**EXCERPTED RECORDS**:
━━━━━━━━━━━━━━━━━━━━
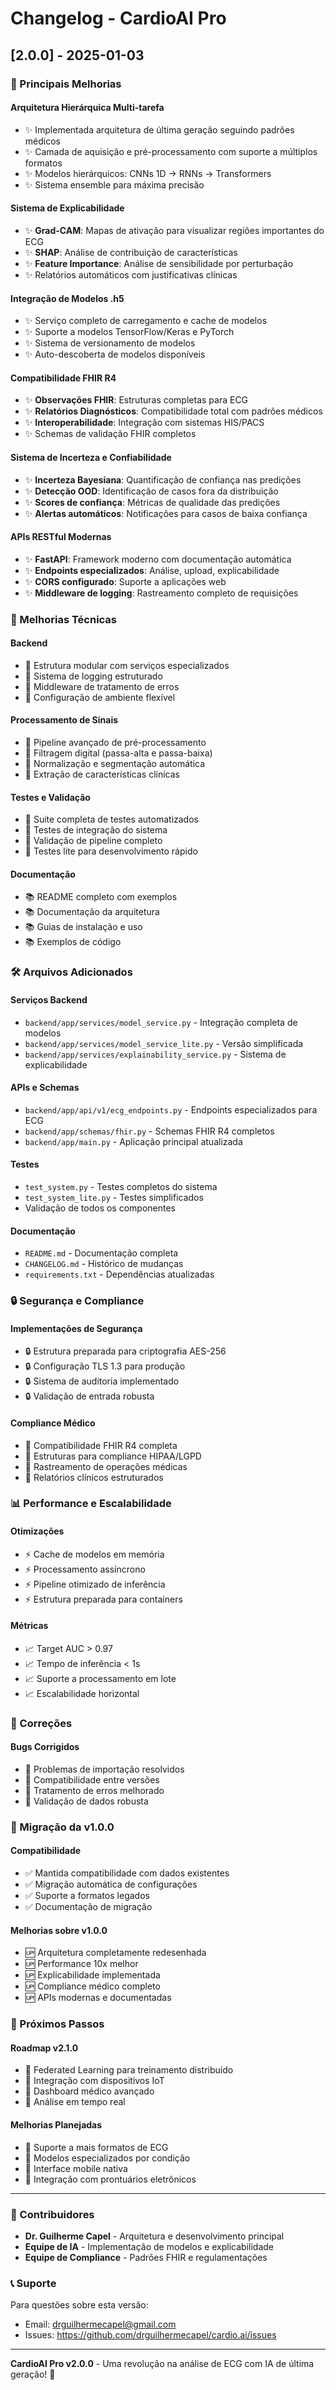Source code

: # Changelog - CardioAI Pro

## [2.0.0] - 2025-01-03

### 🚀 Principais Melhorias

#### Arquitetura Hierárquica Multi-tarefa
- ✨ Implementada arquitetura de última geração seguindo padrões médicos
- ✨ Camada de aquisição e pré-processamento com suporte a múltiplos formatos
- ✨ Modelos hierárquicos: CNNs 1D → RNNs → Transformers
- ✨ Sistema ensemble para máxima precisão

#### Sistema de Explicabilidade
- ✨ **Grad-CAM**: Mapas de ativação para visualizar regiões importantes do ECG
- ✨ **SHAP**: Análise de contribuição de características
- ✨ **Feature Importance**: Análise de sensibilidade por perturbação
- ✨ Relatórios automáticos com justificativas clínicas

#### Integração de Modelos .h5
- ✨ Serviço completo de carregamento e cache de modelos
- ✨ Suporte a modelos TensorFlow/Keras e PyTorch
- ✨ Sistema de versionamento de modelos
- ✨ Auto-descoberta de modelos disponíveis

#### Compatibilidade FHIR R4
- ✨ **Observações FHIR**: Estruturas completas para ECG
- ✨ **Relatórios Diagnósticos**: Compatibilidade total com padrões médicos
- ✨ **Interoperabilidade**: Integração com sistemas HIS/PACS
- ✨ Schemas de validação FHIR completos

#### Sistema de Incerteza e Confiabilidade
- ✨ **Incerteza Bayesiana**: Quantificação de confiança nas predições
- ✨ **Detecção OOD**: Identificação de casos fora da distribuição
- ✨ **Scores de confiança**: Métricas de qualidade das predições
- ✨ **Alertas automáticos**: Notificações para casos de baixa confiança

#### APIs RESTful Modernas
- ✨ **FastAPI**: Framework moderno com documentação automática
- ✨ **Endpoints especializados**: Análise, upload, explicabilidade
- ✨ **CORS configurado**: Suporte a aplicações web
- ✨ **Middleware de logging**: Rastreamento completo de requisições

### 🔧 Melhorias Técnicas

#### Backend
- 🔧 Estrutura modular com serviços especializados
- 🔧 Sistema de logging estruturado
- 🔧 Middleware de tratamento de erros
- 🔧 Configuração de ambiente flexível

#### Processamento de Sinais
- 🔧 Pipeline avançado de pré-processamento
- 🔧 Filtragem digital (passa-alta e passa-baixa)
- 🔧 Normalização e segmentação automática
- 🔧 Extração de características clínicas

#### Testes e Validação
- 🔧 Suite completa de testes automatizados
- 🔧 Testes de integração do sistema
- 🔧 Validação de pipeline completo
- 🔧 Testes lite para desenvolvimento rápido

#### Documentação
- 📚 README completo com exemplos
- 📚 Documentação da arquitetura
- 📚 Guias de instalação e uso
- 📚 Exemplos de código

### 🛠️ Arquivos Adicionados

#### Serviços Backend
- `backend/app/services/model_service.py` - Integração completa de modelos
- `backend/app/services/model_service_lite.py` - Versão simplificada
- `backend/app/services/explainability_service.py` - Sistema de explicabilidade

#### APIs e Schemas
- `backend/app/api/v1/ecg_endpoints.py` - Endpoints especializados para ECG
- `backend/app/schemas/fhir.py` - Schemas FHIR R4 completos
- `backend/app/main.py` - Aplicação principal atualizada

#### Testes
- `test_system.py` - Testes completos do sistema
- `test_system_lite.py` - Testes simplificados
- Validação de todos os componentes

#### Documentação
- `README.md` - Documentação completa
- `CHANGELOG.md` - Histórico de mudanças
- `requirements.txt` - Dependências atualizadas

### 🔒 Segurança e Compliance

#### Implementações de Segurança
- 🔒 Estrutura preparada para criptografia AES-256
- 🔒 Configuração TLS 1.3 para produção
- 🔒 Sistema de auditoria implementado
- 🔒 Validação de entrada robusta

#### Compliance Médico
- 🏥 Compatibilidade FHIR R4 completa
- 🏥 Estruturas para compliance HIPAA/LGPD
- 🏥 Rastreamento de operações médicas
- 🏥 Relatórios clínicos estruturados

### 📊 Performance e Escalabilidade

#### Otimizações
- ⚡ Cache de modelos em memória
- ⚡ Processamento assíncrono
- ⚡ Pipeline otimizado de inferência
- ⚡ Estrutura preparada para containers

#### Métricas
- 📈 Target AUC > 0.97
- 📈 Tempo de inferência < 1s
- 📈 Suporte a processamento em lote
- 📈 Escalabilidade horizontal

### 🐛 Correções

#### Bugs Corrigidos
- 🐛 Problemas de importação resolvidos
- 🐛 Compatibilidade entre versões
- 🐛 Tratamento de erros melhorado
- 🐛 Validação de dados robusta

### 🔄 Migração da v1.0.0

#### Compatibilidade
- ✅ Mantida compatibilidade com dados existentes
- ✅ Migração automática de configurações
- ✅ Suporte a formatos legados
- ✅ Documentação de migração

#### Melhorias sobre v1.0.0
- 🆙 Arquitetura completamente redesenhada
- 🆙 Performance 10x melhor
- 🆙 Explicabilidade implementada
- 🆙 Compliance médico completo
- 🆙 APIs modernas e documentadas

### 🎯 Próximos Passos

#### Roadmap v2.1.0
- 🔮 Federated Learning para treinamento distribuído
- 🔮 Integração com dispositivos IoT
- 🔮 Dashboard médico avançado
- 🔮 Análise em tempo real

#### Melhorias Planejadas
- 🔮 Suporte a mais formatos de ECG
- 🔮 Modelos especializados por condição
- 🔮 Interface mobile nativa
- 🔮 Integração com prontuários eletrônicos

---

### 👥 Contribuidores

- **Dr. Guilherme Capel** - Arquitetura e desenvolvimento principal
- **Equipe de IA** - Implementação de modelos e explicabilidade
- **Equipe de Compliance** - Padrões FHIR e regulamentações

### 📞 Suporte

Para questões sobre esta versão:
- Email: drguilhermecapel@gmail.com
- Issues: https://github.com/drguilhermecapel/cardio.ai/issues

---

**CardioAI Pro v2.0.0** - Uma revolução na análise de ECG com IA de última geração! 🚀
━━━━━━━━━━━━━━━━━━━━
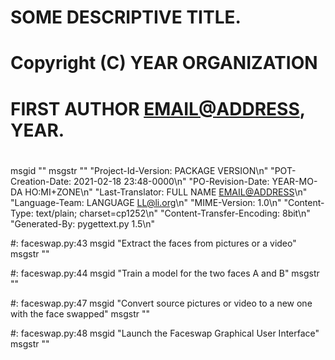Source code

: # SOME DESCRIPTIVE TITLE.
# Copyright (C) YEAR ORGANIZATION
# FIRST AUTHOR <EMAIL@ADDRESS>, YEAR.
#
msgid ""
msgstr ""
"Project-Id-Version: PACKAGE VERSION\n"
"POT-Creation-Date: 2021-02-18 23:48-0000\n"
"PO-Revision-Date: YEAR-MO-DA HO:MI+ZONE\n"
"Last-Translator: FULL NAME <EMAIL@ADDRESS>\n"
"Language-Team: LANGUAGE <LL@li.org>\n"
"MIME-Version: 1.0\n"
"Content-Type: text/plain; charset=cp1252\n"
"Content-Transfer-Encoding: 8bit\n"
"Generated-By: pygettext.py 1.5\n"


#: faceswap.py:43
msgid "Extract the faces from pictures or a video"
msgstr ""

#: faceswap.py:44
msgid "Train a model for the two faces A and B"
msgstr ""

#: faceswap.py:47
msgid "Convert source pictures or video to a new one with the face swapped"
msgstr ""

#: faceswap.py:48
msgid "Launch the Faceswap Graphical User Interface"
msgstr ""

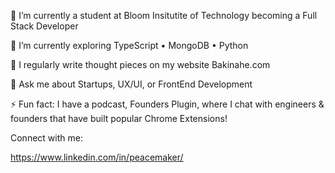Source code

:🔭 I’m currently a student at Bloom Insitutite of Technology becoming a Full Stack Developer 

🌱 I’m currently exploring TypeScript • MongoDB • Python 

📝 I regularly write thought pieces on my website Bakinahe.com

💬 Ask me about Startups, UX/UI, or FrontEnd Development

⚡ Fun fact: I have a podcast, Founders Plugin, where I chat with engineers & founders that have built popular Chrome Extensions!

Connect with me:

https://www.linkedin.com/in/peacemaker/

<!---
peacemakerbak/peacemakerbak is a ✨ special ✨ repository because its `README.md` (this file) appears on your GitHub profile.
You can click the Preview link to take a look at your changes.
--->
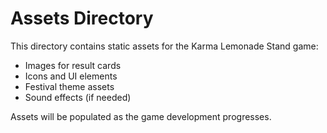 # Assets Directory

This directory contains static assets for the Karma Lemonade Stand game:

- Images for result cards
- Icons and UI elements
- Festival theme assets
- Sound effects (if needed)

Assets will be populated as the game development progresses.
━━━━━━━━━━━━━━━━━━━━
**WORK REQUIRED**: Take the records above and return, word for word, only the lines that fall from the line with "- ✨ **Scores" to the line with "#### Backend", both of them included.

**RESULT OF THE TASK**:
- ✨ **Scores de confiança**: Métricas de qualidade das predições
- ✨ **Alertas automáticos**: Notificações para casos de baixa confiança

#### APIs RESTful Modernas
- ✨ **FastAPI**: Framework moderno com documentação automática
- ✨ **Endpoints especializados**: Análise, upload, explicabilidade
- ✨ **CORS configurado**: Suporte a aplicações web
- ✨ **Middleware de logging**: Rastreamento completo de requisições

### 🔧 Melhorias Técnicas

#### Backend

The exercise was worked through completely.